— ACTION ITEM —
Output every record verbatim, and omit each picture.

— SOURCE RECORDS —
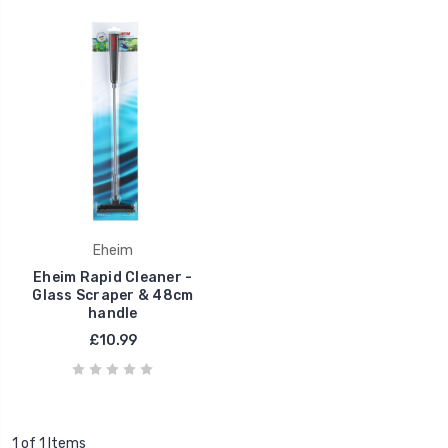
Eheim
Eheim Rapid Cleaner -
Glass Scraper & 48cm
handle
£10.99
1 of 1 Items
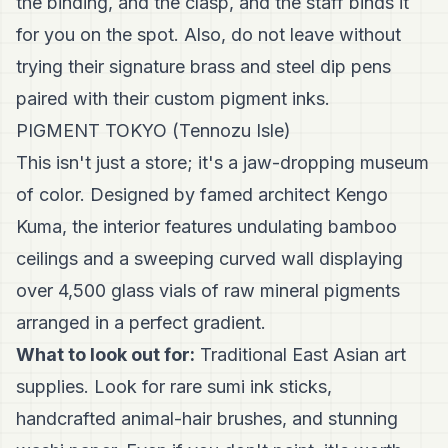
the binding, and the clasp, and the staff binds it
for you on the spot. Also, do not leave without
trying their signature brass and steel dip pens
paired with their custom pigment inks.
PIGMENT TOKYO (Tennozu Isle)
This isn't just a store; it's a jaw-dropping museum
of color. Designed by famed architect Kengo
Kuma, the interior features undulating bamboo
ceilings and a sweeping curved wall displaying
over 4,500 glass vials of raw mineral pigments
arranged in a perfect gradient.
What to look out for:
Traditional East Asian art
supplies. Look for rare sumi ink sticks,
handcrafted animal-hair brushes, and stunning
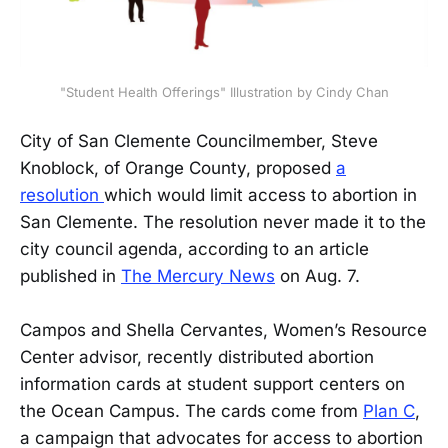
"Student Health Offerings" Illustration by Cindy Chan
City of San Clemente Councilmember, Steve
Knoblock, of Orange County, proposed
a
resolution
which would limit access to abortion in
San Clemente. The resolution never made it to the
city council agenda, according to an article
published in
The Mercury News
on Aug. 7.
Campos and Shella Cervantes, Women’s Resource
Center advisor, recently distributed abortion
information cards at student support centers on
the Ocean Campus. The cards come from
Plan C
,
a campaign that advocates for access to abortion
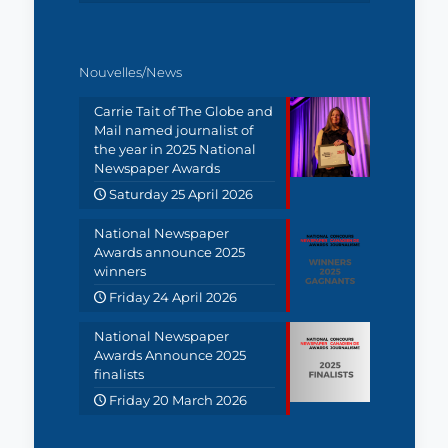
Nouvelles/News
Carrie Tait of The Globe and
Mail named journalist of
the year in 2025 National
Newspaper Awards
Saturday 25 April 2026
National Newspaper
Awards announce 2025
winners
Friday 24 April 2026
National Newspaper
Awards Announce 2025
finalists
Friday 20 March 2026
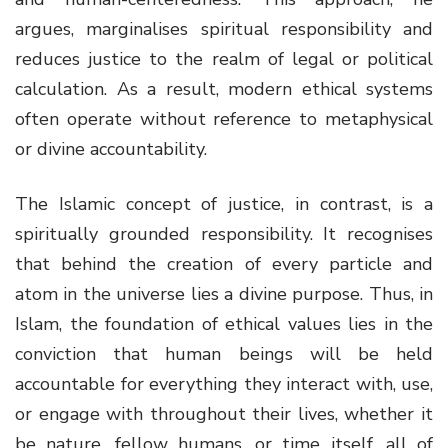
argues, marginalises spiritual responsibility and
reduces justice to the realm of legal or political
calculation. As a result, modern ethical systems
often operate without reference to metaphysical
or divine accountability.
The Islamic concept of justice, in contrast, is a
spiritually grounded responsibility. It recognises
that behind the creation of every particle and
atom in the universe lies a divine purpose. Thus, in
Islam, the foundation of ethical values lies in the
conviction that human beings will be held
accountable for everything they interact with, use,
or engage with throughout their lives, whether it
be nature, fellow humans, or time itself, all of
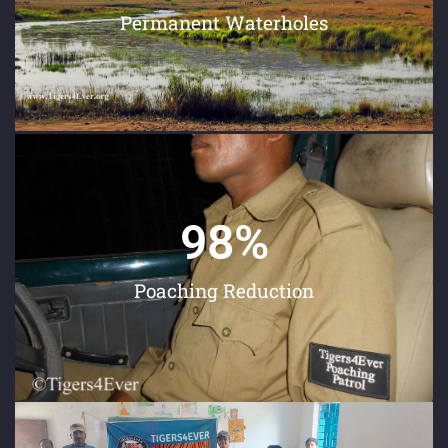
Permanent Waterholes
98
%
Poaching Reduction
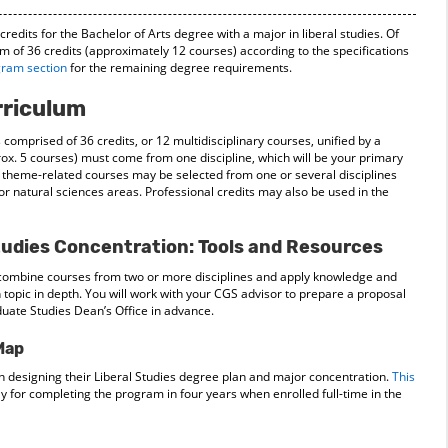
edits for the Bachelor of Arts degree with a major in liberal studies. Of
m of 36 credits (approximately 12 courses) according to the specifications
gram section
for the remaining degree requirements.
rriculum
 comprised of 36 credits, or 12 multidisciplinary courses, unified by a
rox. 5 courses) must come from one discipline, which will be your primary
 theme-related courses may be selected from one or several disciplines
 or natural sciences areas. Professional credits may also be used in the
tudies Concentration: Tools and Resources
l combine courses from two or more disciplines and apply knowledge and
 topic in depth. You will work with your CGS advisor to prepare a proposal
uate Studies Dean’s Office in advance.
Map
n designing their Liberal Studies degree plan and major concentration.
This
for completing the program in four years when enrolled full-time in the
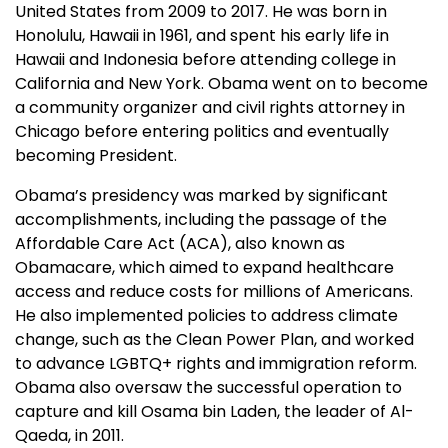
United States from 2009 to 2017. He was born in
Honolulu, Hawaii in 1961, and spent his early life in
Hawaii and Indonesia before attending college in
California and New York. Obama went on to become
a community organizer and civil rights attorney in
Chicago before entering politics and eventually
becoming President.
Obama’s presidency was marked by significant
accomplishments, including the passage of the
Affordable Care Act (ACA), also known as
Obamacare, which aimed to expand healthcare
access and reduce costs for millions of Americans.
He also implemented policies to address climate
change, such as the Clean Power Plan, and worked
to advance LGBTQ+ rights and immigration reform.
Obama also oversaw the successful operation to
capture and kill Osama bin Laden, the leader of Al-
Qaeda, in 2011.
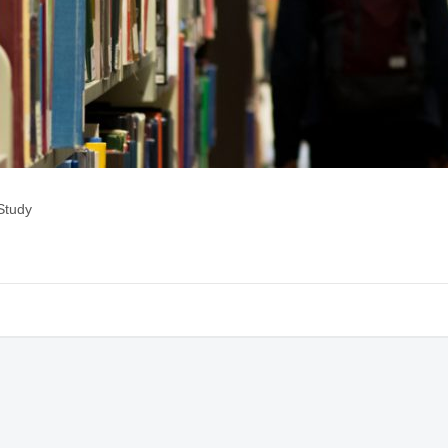
Study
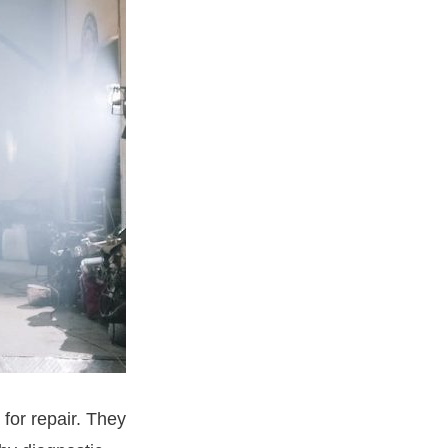
for repair. They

— OUTPUT FOR THIS EXERCISE —
Eheim
Eheim Rapid Cleaner -
Glass Scraper & 48cm
handle
£10.99
1 of 1 Items
the binding, and the clasp, and the staff binds it
for you on the spot. Also, do not leave without
trying their signature brass and steel dip pens
paired with their custom pigment inks.
PIGMENT TOKYO (Tennozu Isle)
This isn't just a store; it's a jaw-dropping museum
of color. Designed by famed architect Kengo
Kuma, the interior features undulating bamboo
ceilings and a sweeping curved wall displaying
over 4,500 glass vials of raw mineral pigments
arranged in a perfect gradient.
What to look out for:
Traditional East Asian art
supplies. Look for rare sumi ink sticks,
handcrafted animal-hair brushes, and stunning
"Student Health Offerings" Illustration by Cindy Chan
City of San Clemente Councilmember, Steve
Knoblock, of Orange County, proposed
a
resolution
which would limit access to abortion in
San Clemente. The resolution never made it to the
city council agenda, according to an article
published in
The Mercury News
on Aug. 7.
Campos and Shella Cervantes, Women’s Resource
Center advisor, recently distributed abortion
information cards at student support centers on
the Ocean Campus. The cards come from
Plan C
,
a campaign that advocates for access to abortion
Nouvelles/News
Carrie Tait of The Globe and
Mail named journalist of
the year in 2025 National
Newspaper Awards
Saturday 25 April 2026
National Newspaper
Awards announce 2025
winners
Friday 24 April 2026
National Newspaper
Awards Announce 2025
finalists
Friday 20 March 2026
argues, marginalises spiritual responsibility and
reduces justice to the realm of legal or political
calculation. As a result, modern ethical systems
often operate without reference to metaphysical
or divine accountability.
The Islamic concept of justice, in contrast, is a
spiritually grounded responsibility. It recognises
that behind the creation of every particle and
atom in the universe lies a divine purpose. Thus, in
Islam, the foundation of ethical values lies in the
conviction that human beings will be held
accountable for everything they interact with, use,
or engage with throughout their lives, whether it
be nature, fellow humans, or time itself, all of
Permanent Waterholes
98
%
Poaching Reduction
edits for the Bachelor of Arts degree with a major in liberal studies. Of
m of 36 credits (approximately 12 courses) according to the specifications
gram section
for the remaining degree requirements.
rriculum
 comprised of 36 credits, or 12 multidisciplinary courses, unified by a
rox. 5 courses) must come from one discipline, which will be your primary
 theme-related courses may be selected from one or several disciplines
 or natural sciences areas. Professional credits may also be used in the
tudies Concentration: Tools and Resources
l combine courses from two or more disciplines and apply knowledge and
 topic in depth. You will work with your CGS advisor to prepare a proposal
uate Studies Dean’s Office in advance.
Map
n designing their Liberal Studies degree plan and major concentration.
This
for completing the program in four years when enrolled full-time in the
United States from 2009 to 2017. He was born in
Honolulu, Hawaii in 1961, and spent his early life in
Hawaii and Indonesia before attending college in
California and New York. Obama went on to become
a community organizer and civil rights attorney in
Chicago before entering politics and eventually
becoming President.
Obama’s presidency was marked by significant
accomplishments, including the passage of the
Affordable Care Act (ACA), also known as
Obamacare, which aimed to expand healthcare
access and reduce costs for millions of Americans.
He also implemented policies to address climate
change, such as the Clean Power Plan, and worked
to advance LGBTQ+ rights and immigration reform.
Obama also oversaw the successful operation to
capture and kill Osama bin Laden, the leader of Al-
Qaeda, in 2011.
Study
for repair. They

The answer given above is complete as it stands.